Responding to Airwars’ publication of its Yemen dataset and accompanying report in October 2020, CENTCOM dismissed all but two civilian harm claims under President Trump, asserting that “USCENTCOM conducted a thorough review of the information AirWars provided regarding allegations of potential civilian harm caused by USCENTCOM strikes in Yemen from 2017-2020… The bulk of the information asserted by AirWars, however, did not correspond with dates and locations of U.S. military strikes or raids in Yemen. Other AirWars allegations either did not allege civilian harm or were not assessed as credible upon our review.”
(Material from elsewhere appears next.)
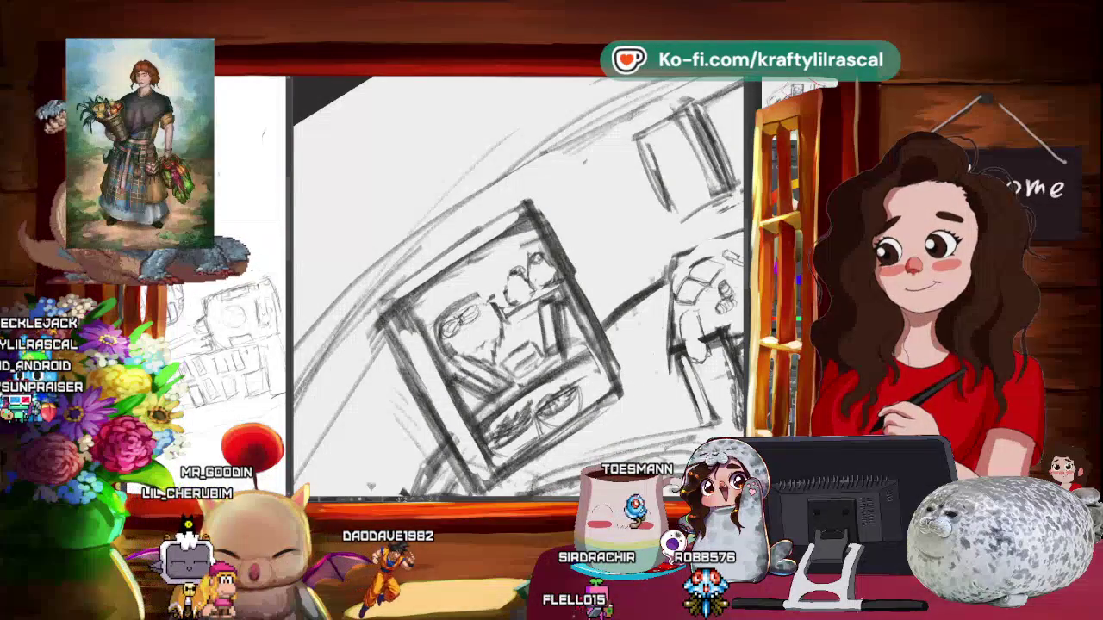
scroll(527, 273, down, 3)
scroll(527, 273, down, 3)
In March 2021, in its report death Falling From The Sky, the Yemeni human rights group Mwatana insisted those killed were civilian beekeepers, who looked after approximately 80 hives near the village of Mroun. The men were buried in Hosn Saiid Cemetery, about 7km from their homes. Mwatana insisted that it could find “no credible indication that either El Khodor or Ali were directly participating in hostilities with AQAP or IS-Y, or that they were associated with these groups.”
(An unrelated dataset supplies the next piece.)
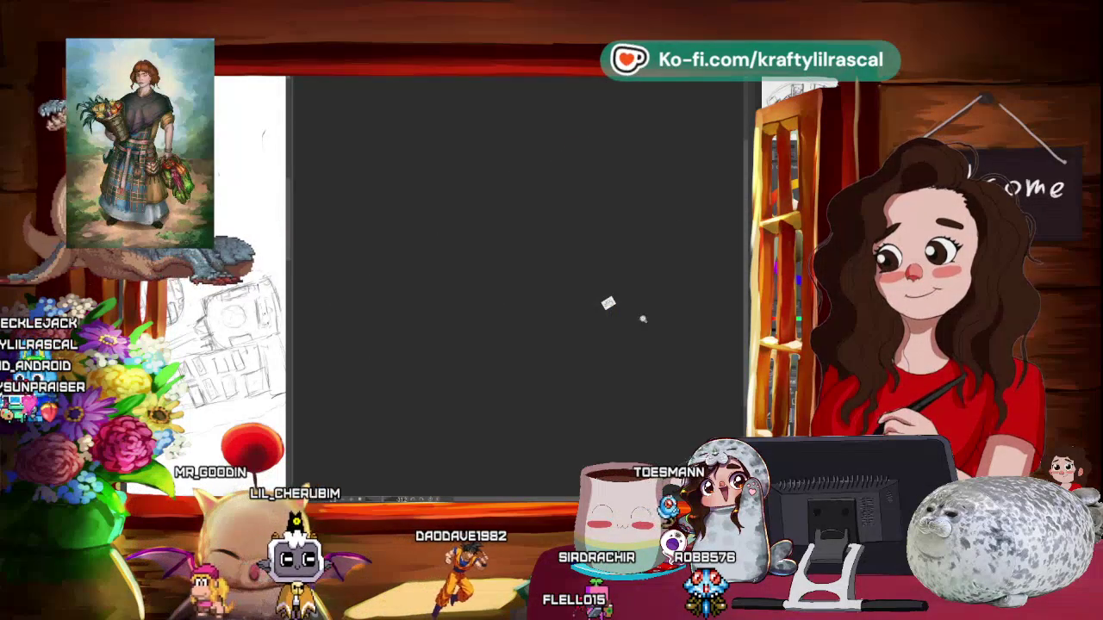
- Zoom in, level and pan the page so the desk, cabinet, stool and bed fill the view
scroll(643, 318, up, 2)
scroll(638, 301, up, 4)
drag(586, 224, 618, 310)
The area sheikh told the human rights group: ““I have been sheikh to this village for 17 years and I knew those boys who died in the incident. They were two of the finest youth of our village.”
The incident occured between 3:30 pm and 4:00 pm local time.
Sources (37) [ collapse]
Reports of the incident mention the Al Maroun (المرون) area, allegedly in vicinity of Al Khabr (الخبر), south of the Al Maraqisha mountains (جبل المراقشه). Due to limited satellite imagery and information available to Airwars, we were unable to verify the location further. The generic coordinates for Al Khabr are: 13.434036, 46.166267.
United States Armed Forces Assessment:
Civilian casualty statements
Nov 5, 2020
Via email: U.S. Central Command (USCENTCOM) continues to focus on ways to minimize civilian casualties during its military operations. We assess or review all reports of civilian casualties because such assessments or reviews help us identify ways to improve our operations and counter misinformation and propaganda. We routinely share the results of every one of our assessments in Department of Defense (DoD) reports to Congress, including annual reports, many of which are publicly available. We also share the results of our assessments or reviews with the public via the USCENTCOM website and our statements to the media. Individuals wishing to understand U.S. military operations in Yemen more fully should consult these official sources of information. USCENTCOM conducted a thorough review of the information AirWars provided regarding allegations of potential civilian harm caused by USCENTCOM strikes in Yemen from 2017-2020. Of the information AirWars provided, one strike on September 14, 2017, was assessed to have caused injuries to two civilians. Also, as previously released by USCENTCOM to the public in February 2017, USCENTCOM acknowledged there may have been civilian casualties during a raid on January 29, 2017. The bulk of the information asserted by AirWars, however, did not correspond with dates and locations of U.S. military strikes or raids in Yemen. Other AirWars allegations either did not allege civilian harm or were not assessed as credible upon our review. Consistent with our mission, our authorities, and our obligations under the law of war, USCENTCOM will continue to conduct military actions in Yemen when required to protect the Nation and our allies and partners from al Qa’ida and ISIS terror cells that are committed to inflicting terror. In every strike and raid, we take careful measures to minimize civilian harm and take responsibility for our actions. When our military operations result in reports of civilian harm, we will continue to assess the credibility of such reports to help us identify ways to improve our operations and respond as appropriate.